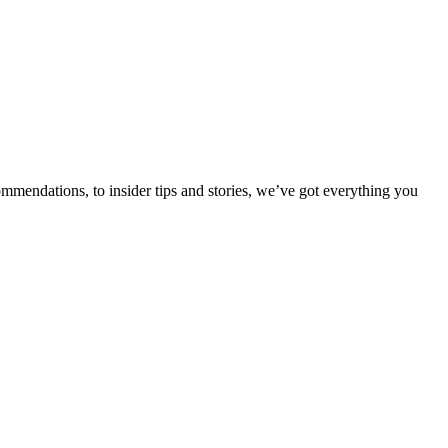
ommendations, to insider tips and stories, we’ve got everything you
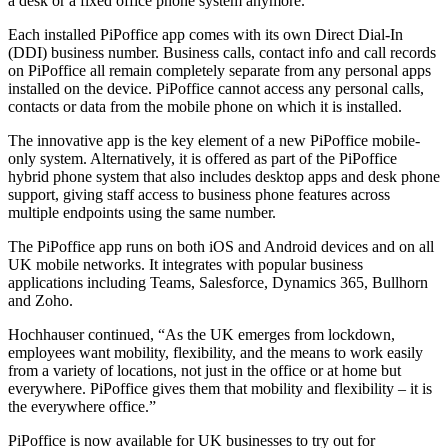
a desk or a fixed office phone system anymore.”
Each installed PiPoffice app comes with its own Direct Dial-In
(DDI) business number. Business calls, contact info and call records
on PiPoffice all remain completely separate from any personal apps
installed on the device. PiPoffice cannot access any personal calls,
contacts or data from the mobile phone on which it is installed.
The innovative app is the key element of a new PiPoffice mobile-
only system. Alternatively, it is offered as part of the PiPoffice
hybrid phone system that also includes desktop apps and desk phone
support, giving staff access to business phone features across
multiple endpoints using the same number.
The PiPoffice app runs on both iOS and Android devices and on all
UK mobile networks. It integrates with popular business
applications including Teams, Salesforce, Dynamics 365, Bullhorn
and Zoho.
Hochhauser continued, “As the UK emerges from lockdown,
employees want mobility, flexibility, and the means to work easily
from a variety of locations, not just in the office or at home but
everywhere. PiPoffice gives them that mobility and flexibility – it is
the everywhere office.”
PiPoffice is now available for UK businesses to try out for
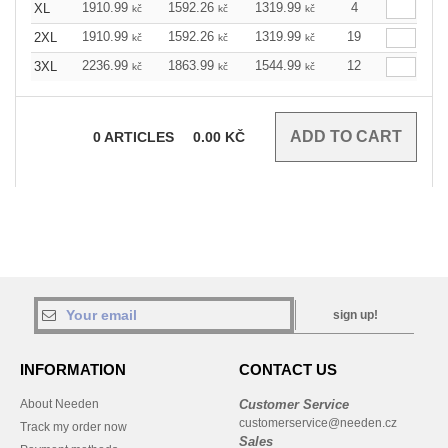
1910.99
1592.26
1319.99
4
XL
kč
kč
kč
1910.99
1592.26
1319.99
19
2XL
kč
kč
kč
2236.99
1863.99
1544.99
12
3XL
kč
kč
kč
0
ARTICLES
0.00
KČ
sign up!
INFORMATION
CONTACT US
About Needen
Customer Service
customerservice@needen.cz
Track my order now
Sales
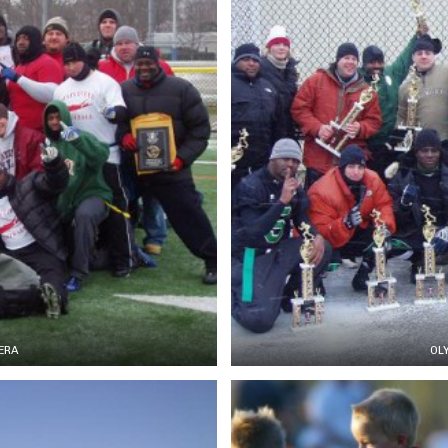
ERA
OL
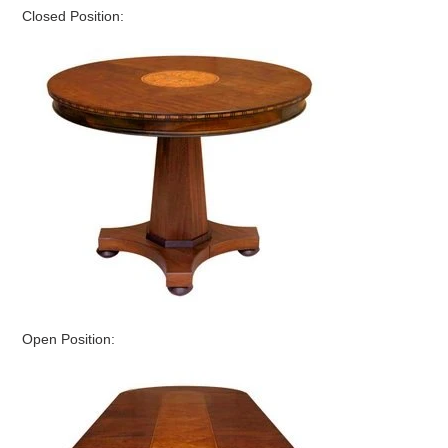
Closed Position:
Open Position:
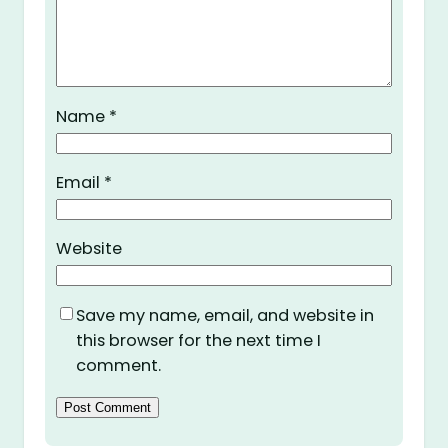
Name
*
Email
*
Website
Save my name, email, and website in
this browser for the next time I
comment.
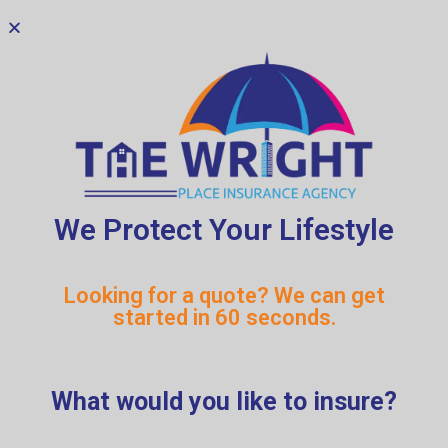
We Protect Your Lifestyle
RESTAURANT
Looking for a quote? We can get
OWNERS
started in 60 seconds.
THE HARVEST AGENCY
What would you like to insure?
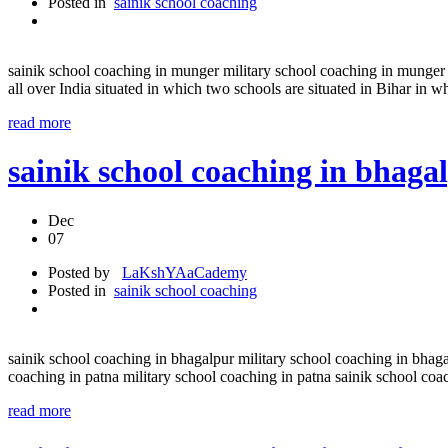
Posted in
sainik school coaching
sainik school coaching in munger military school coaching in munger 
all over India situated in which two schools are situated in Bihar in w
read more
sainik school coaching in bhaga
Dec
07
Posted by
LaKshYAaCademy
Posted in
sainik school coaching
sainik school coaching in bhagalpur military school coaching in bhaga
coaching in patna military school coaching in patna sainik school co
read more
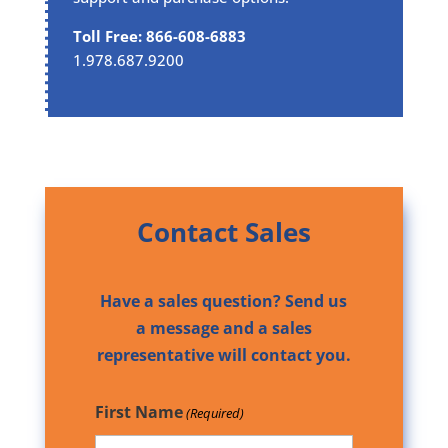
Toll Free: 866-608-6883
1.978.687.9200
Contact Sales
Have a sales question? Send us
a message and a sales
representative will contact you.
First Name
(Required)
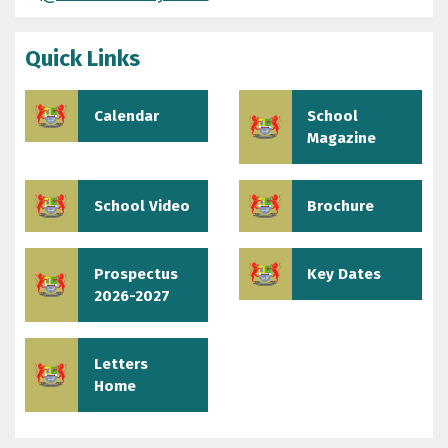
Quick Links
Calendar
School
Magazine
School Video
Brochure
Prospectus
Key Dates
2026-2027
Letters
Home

WORK TO BE COMPLETED: Excluding the pictures, output every entry above without alteration.

ANSWER SPACE:
ommendations, to insider tips and stories, we’ve got everything you
a desk or a fixed office phone system anymore.”
Each installed PiPoffice app comes with its own Direct Dial-In
(DDI) business number. Business calls, contact info and call records
on PiPoffice all remain completely separate from any personal apps
installed on the device. PiPoffice cannot access any personal calls,
contacts or data from the mobile phone on which it is installed.
The innovative app is the key element of a new PiPoffice mobile-
only system. Alternatively, it is offered as part of the PiPoffice
hybrid phone system that also includes desktop apps and desk phone
support, giving staff access to business phone features across
multiple endpoints using the same number.
The PiPoffice app runs on both iOS and Android devices and on all
UK mobile networks. It integrates with popular business
applications including Teams, Salesforce, Dynamics 365, Bullhorn
and Zoho.
Hochhauser continued, “As the UK emerges from lockdown,
employees want mobility, flexibility, and the means to work easily
from a variety of locations, not just in the office or at home but
everywhere. PiPoffice gives them that mobility and flexibility – it is
the everywhere office.”
PiPoffice is now available for UK businesses to try out for
1910.99
1592.26
1319.99
4
XL
kč
kč
kč
1910.99
1592.26
1319.99
19
2XL
kč
kč
kč
2236.99
1863.99
1544.99
12
3XL
kč
kč
kč
0
ARTICLES
0.00
KČ
sign up!
INFORMATION
CONTACT US
About Needen
Customer Service
customerservice@needen.cz
Track my order now
Sales
ERA
OL
Closed Position:
Open Position:
Name
*
Email
*
Website
Save my name, email, and website in
this browser for the next time I
comment.
We Protect Your Lifestyle
RESTAURANT
Looking for a quote? We can get
OWNERS
started in 60 seconds.
THE HARVEST AGENCY
What would you like to insure?
Posted in
sainik school coaching
sainik school coaching in munger military school coaching in munger 
all over India situated in which two schools are situated in Bihar in w
read more
sainik school coaching in bhaga
Dec
07
Posted by
LaKshYAaCademy
Posted in
sainik school coaching
sainik school coaching in bhagalpur military school coaching in bhaga
coaching in patna military school coaching in patna sainik school co
read more
Toll Free: 866-608-6883
1.978.687.9200
Contact Sales
Have a sales question? Send us
a message and a sales
representative will contact you.
First Name
(Required)
Quick Links
Calendar
School
Magazine
School Video
Brochure
Prospectus
Key Dates
2026-2027
Letters
Home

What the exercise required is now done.